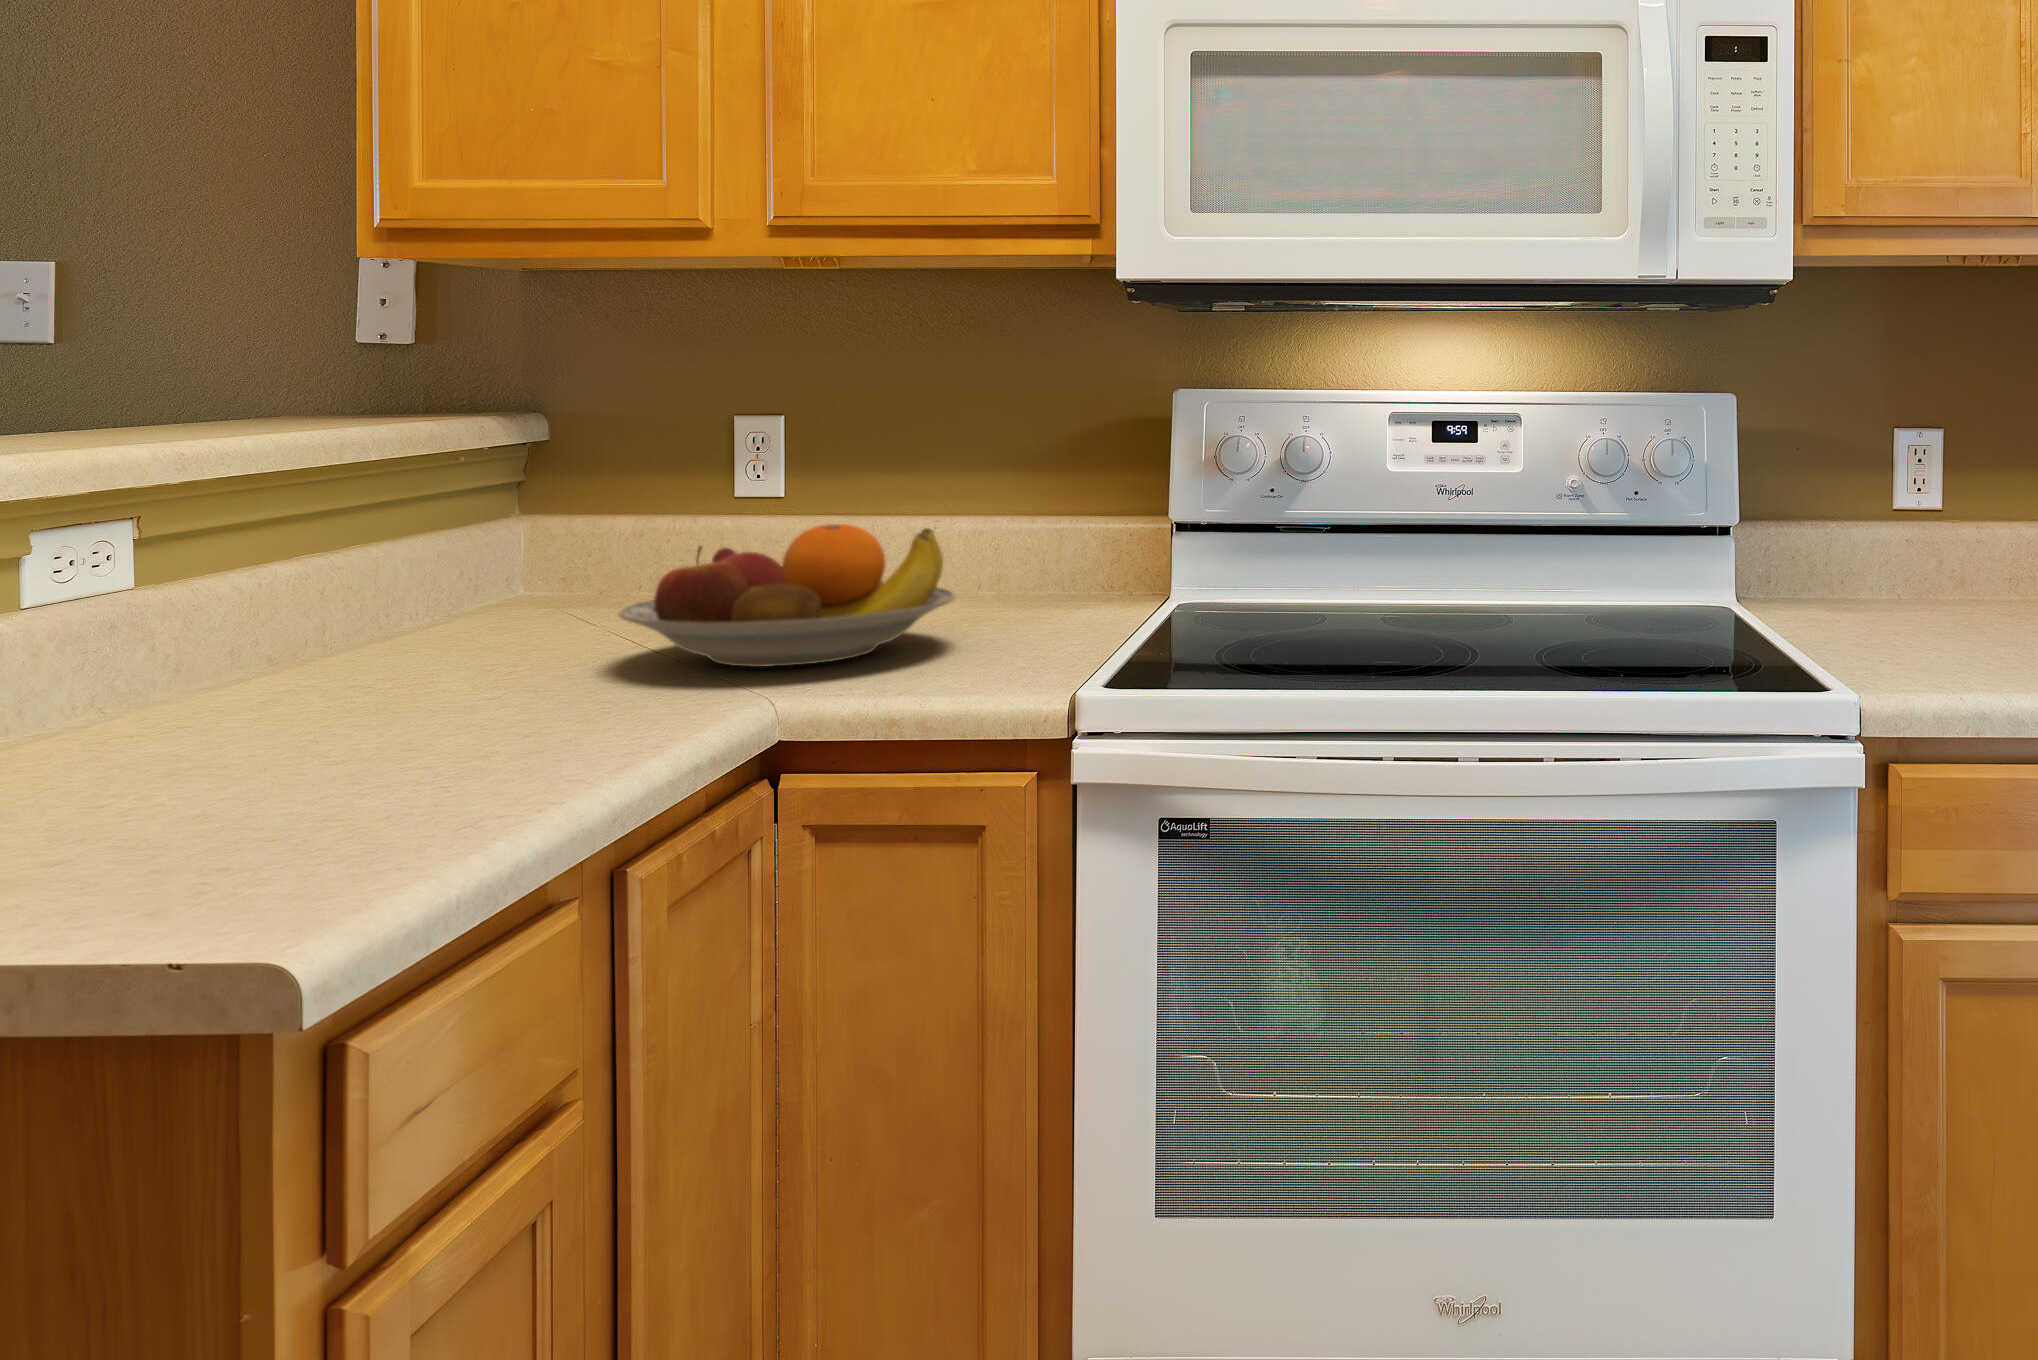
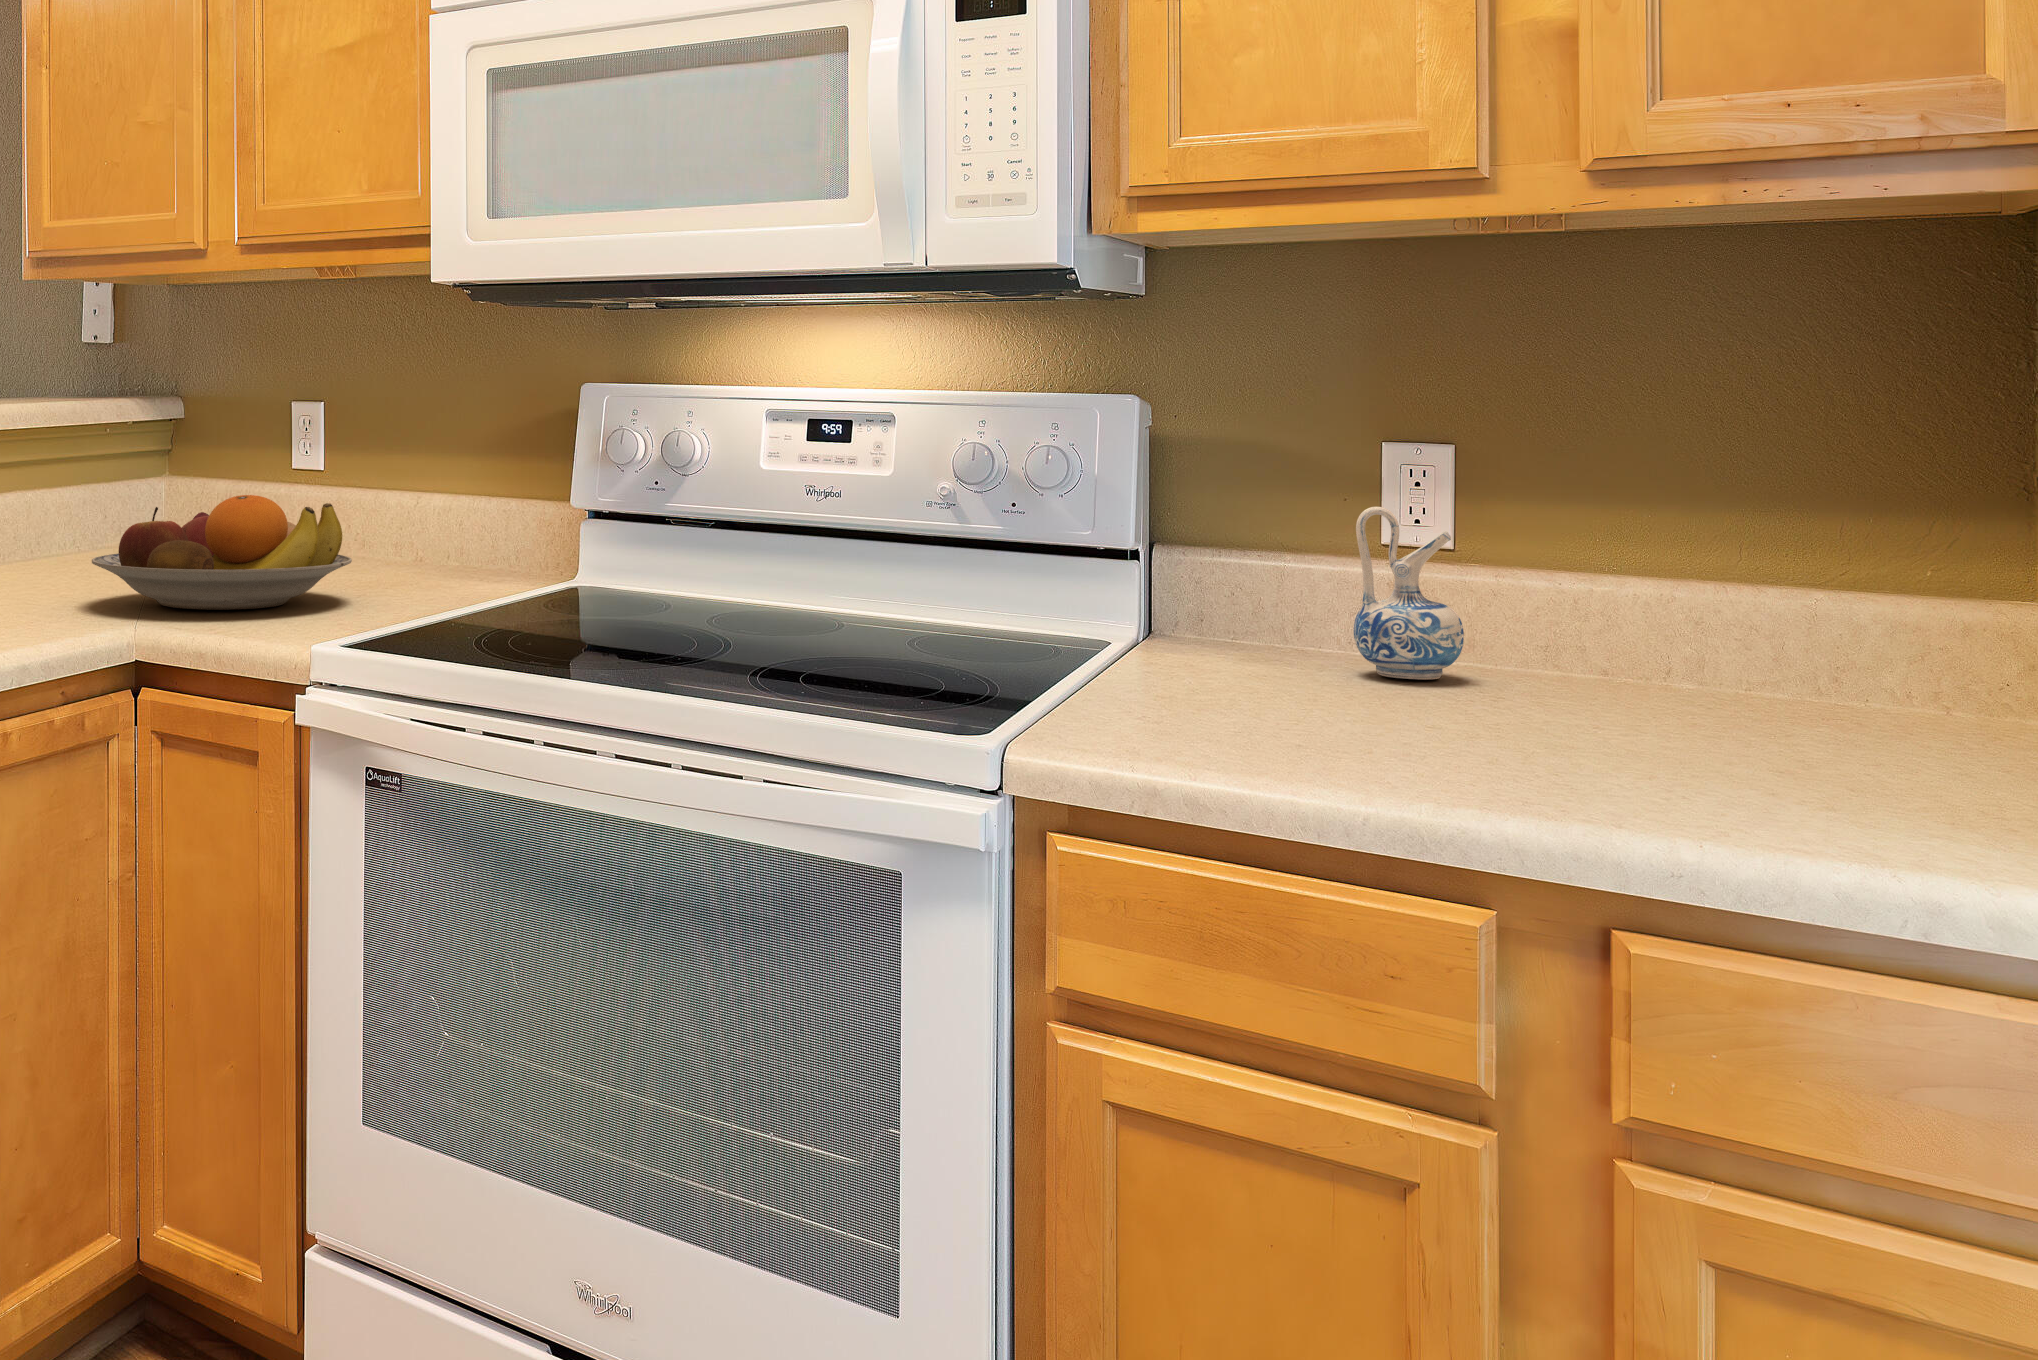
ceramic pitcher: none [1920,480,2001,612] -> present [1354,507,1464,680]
--
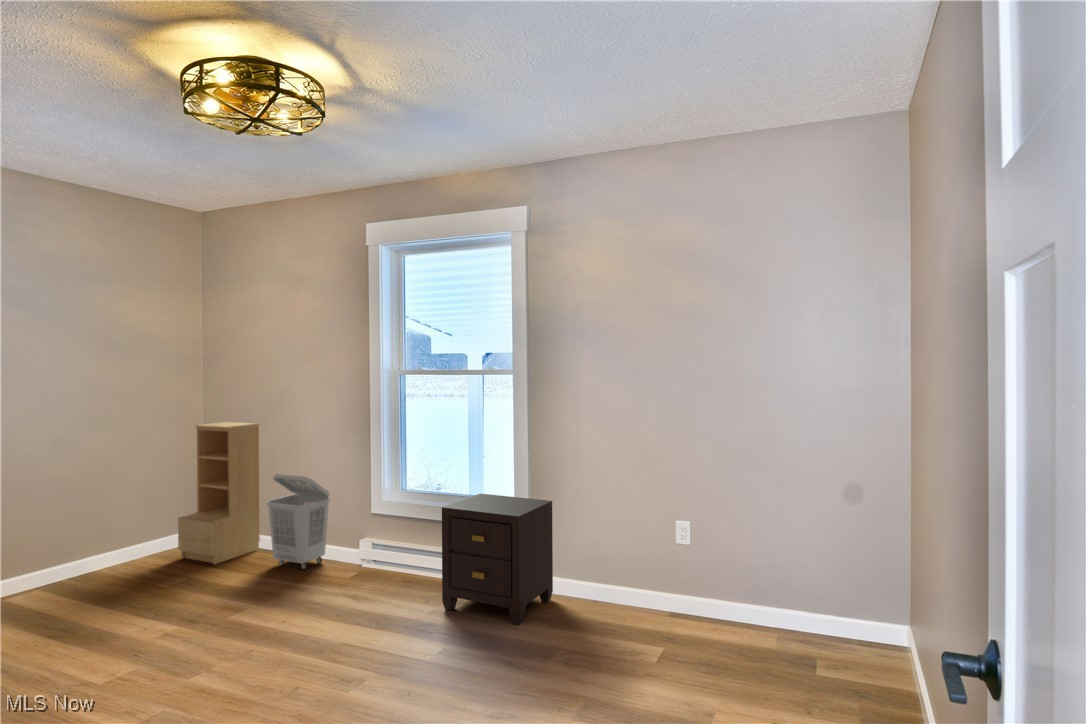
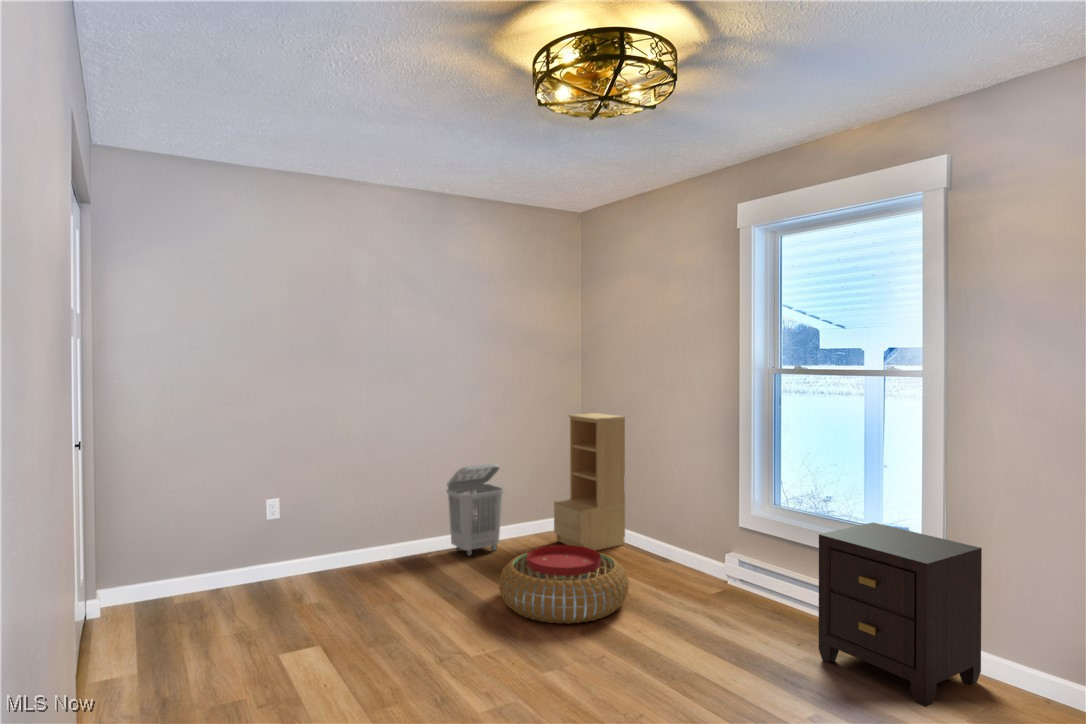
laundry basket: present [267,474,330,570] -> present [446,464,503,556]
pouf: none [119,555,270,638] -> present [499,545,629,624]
--
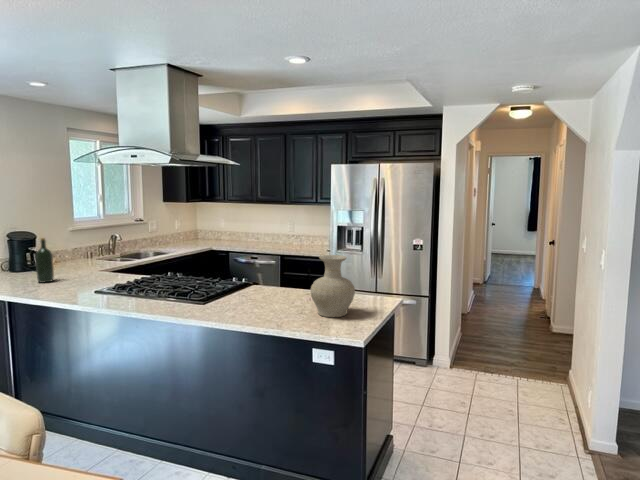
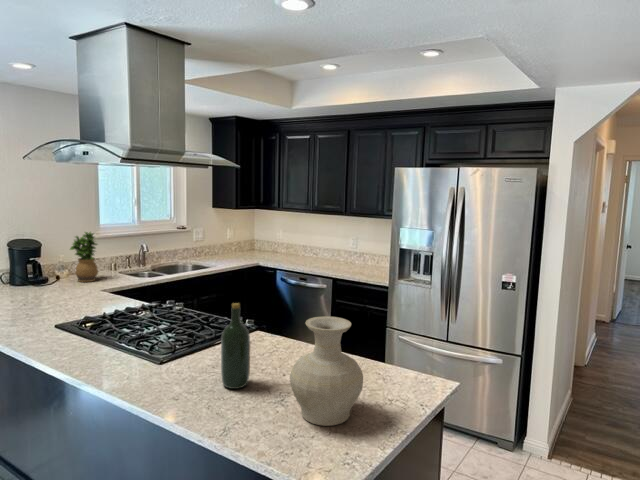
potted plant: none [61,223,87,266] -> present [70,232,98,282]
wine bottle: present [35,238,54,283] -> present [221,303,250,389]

Your assignment =>
Take the lines above from the one containing "laundry basket: present" to the one containing "pouf: none [119,555,270,638]" and retype them exactly, both ends included, with nothing added.

Solution =>
laundry basket: present [267,474,330,570] -> present [446,464,503,556]
pouf: none [119,555,270,638] -> present [499,545,629,624]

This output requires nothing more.